J'étais sur le point de répliquer que je n'en avais strictement rien à faire de sa vie (ce qui était totalement vrai), mais il continua :

- Depuis... J'ai commencé à détester tout le monde. Je me sentais tellement mal pour ce qui lui était arrivé que je rejetais la faute sur le reste du monde pour me sentir moins coupable. J'étais furieux envers tout le monde... Je ne comprenais pas ce que nous, Hommes, faisions sur cette planète. Je ne comprenais vraiment pas. Je ne voyais que les mauvais côtés de notre espèce et je me disais que nous servions qu'à apporter tristesse, colère, haine, misère, désespoir... Je me suis mis à détester l'Homme, à détester tout. Je n'aimais plus rien. J'étais malheureux. Je détestais les gens heureux car moi, je ne l'étais pas. On m'avait tout pris. J'avais l'impression que les autres avaient tout : une famille, un père, une mère, un frère ou une sœur, un chat, un chien... Et que moi je n'avais plus rien. Mes familles d'accueil faisait peu attention à moi... J'étais perdu... Seul, face à la foule humaine. Mais... Un jour, je marchais dans la rue et j'ai rattrapé le ballon en hélium qu'une petite fille avait accidentellement lâché. Je me souviens de son regard. J'avais sauvé son ballon. J'étais son héros. Elle me regardait comme si j'avais sauvé le monde. Et elle m'a dit : « Quand je serais plus grande, je veux être aussi gentille que toi ! ». J'ai vu dans son sourire toute la joie du monde. Et c'est là que j'ai compris. C'est là que j'ai compris que j'avais tout faux. C'est là que j'ai compris que j'avais été idiot. Tu sais, les Hommes ne sont pas des êtres horribles... Ils ont de bons côtés... C'est juste... Compliqué. Parfois on est heureux, parfois on ne l'est pas. Parfois on veut détester la Terre entière, parfois on l'aime de tout notre cœur. Parfois on veut juste que tout s'arrête, parfois on veut juste que ça continue pour toujours. Tu... Tu ne vois que les mauvais côtés des choses. Je... Je comprends tout à fait ce que tu peux ressentir, je comprends tout à fait pourquoi tu en venue à ce raisonnement. C'est juste... Comme ça. L'espèce Humaine n'est pas comme tu la vois. Tu es en train de te détruire encore plus que n'est déjà brisée.
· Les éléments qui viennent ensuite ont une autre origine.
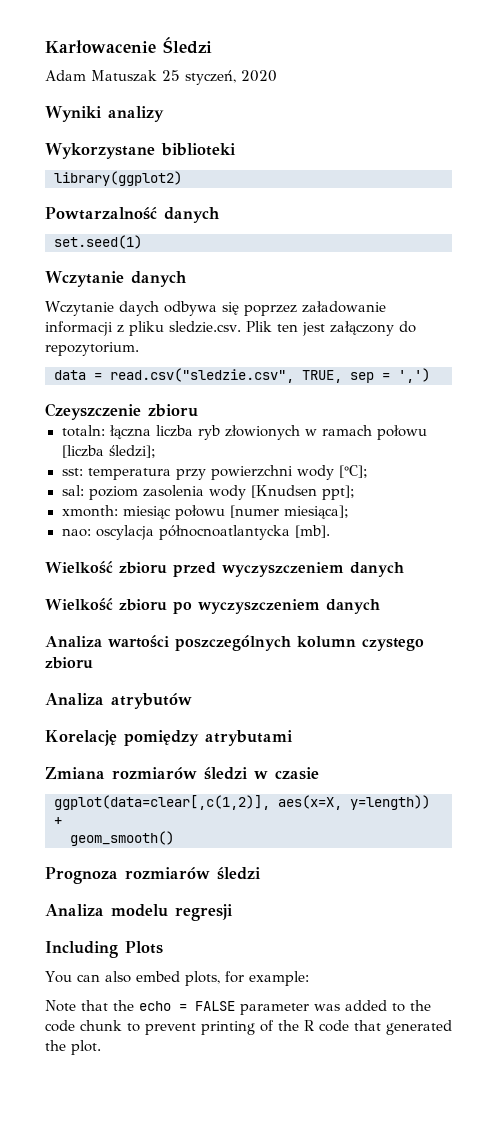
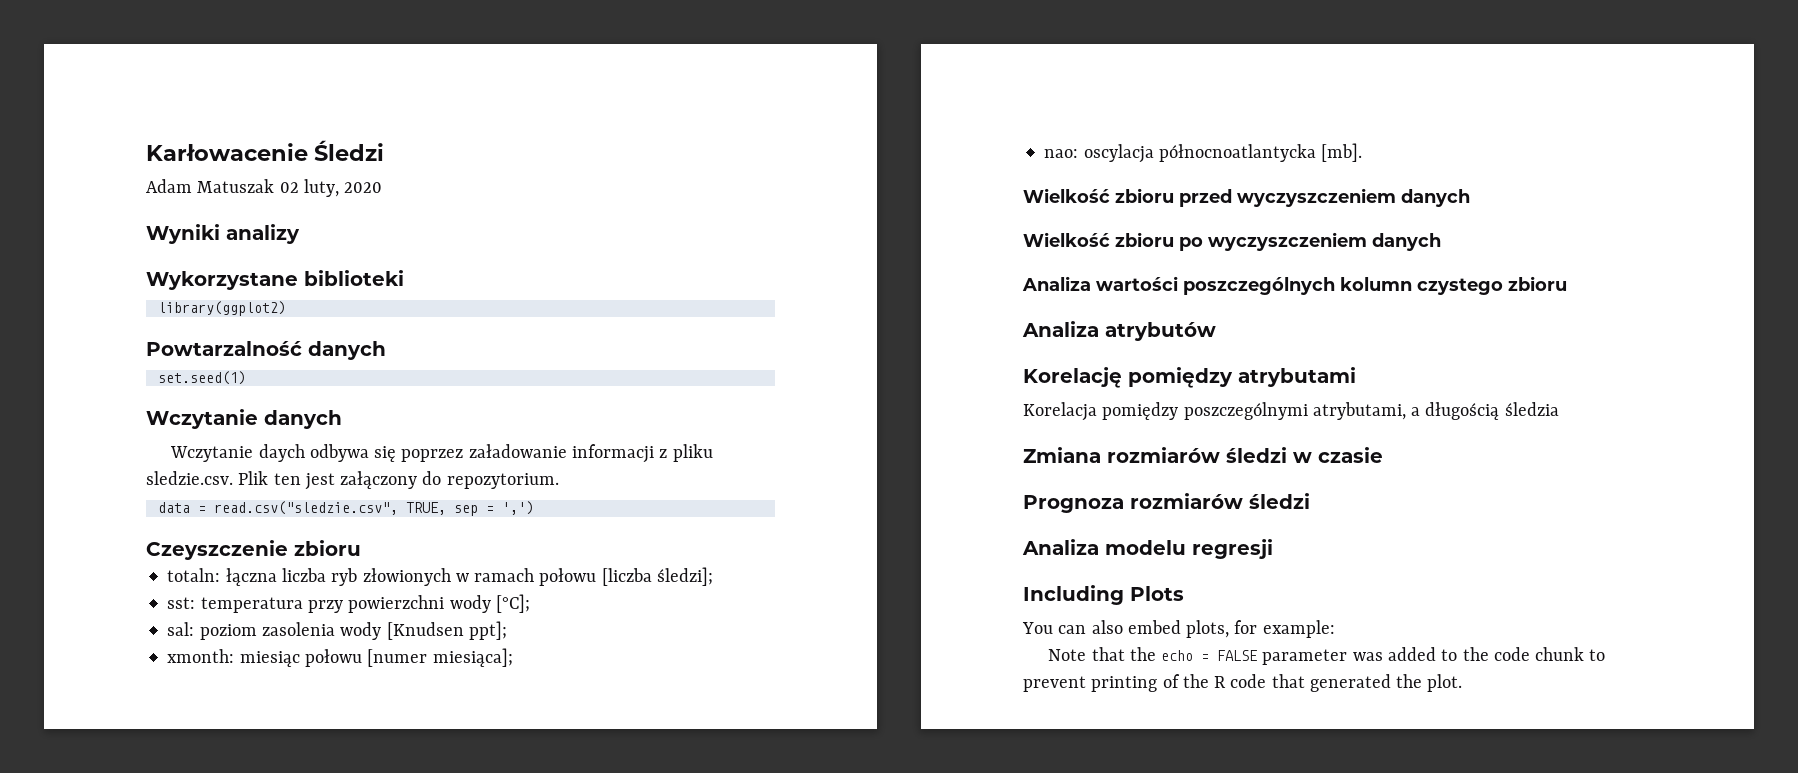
[162,70,236,85] 25 styczeń, -> [279,179,339,197] 02 luty,
(293, 738) none -> [1023,402,1559,421] // Korelacja pomiędzy poszczególnymi atrybutami, a długością śledzia
[54,795,430,810] [54,817,62,825] [70,831,174,846] // ggplot(data=clear[,c(1,2)], aes(x=X, y=length)) + // geom_smooth() -> (1383, 455) none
Tu ne peux pas être heureuse en étant comme ça.

- Bien sûr que si.

- ... Tu ne dormais pas ?

- Je suis heureuse d'exister.

- Tu es heureuse juste parce que tu es crainte ?
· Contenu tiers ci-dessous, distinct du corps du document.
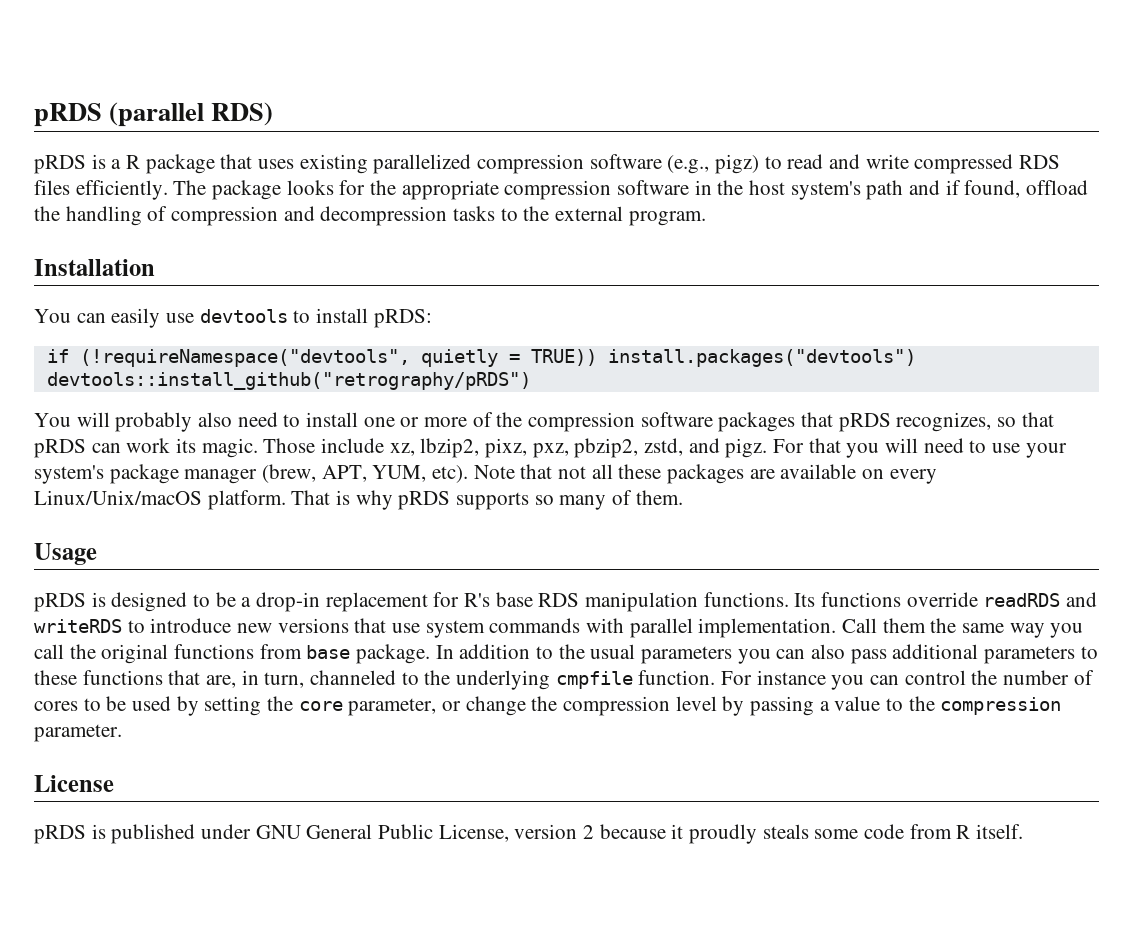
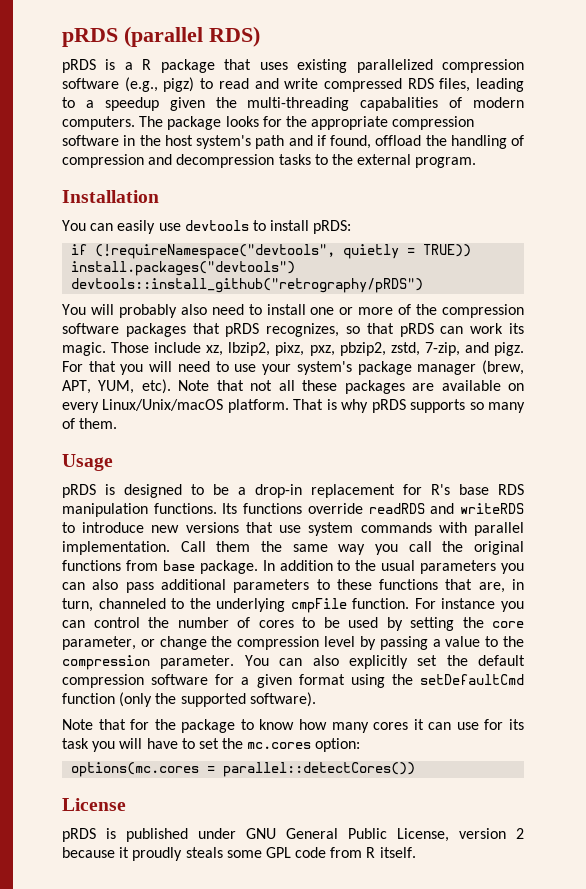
[34,180,168,200] files efficiently. -> [439,78,524,92] [62,97,524,111] [62,116,135,130] files, leading to a speedup given the multi-threading capabalities of modern computers.
(684, 447) none -> [424,342,460,356] 7-zip,
[555,671,633,689] cmpfile -> [290,598,347,613] cmpFile
(122, 733) none -> [244,655,525,669] [62,674,524,688] [62,692,316,707] [62,719,524,733] [62,738,361,752] [71,762,416,777] You can also explicitly set the default compression software for a given format using the setDefaultCmd function (only the supported software). // Note that for the package to know how many cores it can use for its task you will have to set the mc.cores option: // options(mc.cores = parallel::detectCores())
(859, 834) none -> [265,847,291,858] GPL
- Je suis heureuse car je sais que je vaux mieux que vous. L'Homme est un fléau, un poison. Je ne veux pas que mon environnement soit nocif. Je ne veux pas être entourée d'abrutis. Je n'ai besoin que de ma solitude et de ma haine.

- Tu as tort. Tu ne peux pas être heureuse.

- Tu racontes n'importe quoi. Laisse-moi tranquille maintenant. Je ne veux pas te parler. Ni a toi, ni à personne.

Je me tu, et il s'éloigna de moi. Ses paroles trottaient dans ma tête. Je ne le croyais pas.

Du moins, c'était ce que je me disais.

Mais étais-ce ce que je ressentais ?

Je ne le savais plus.

Je ne me rappelais plus de rien.

Qui était Quantin ? Un inconnu. Mais il était la seule personne à avoir compris mon état. A m'avoir compris. A ne m'avoir donné ne serait-ce que le minimum d'attention que j'avais tant recherché.

Et au final, c'était tout ce dont j'avais besoin.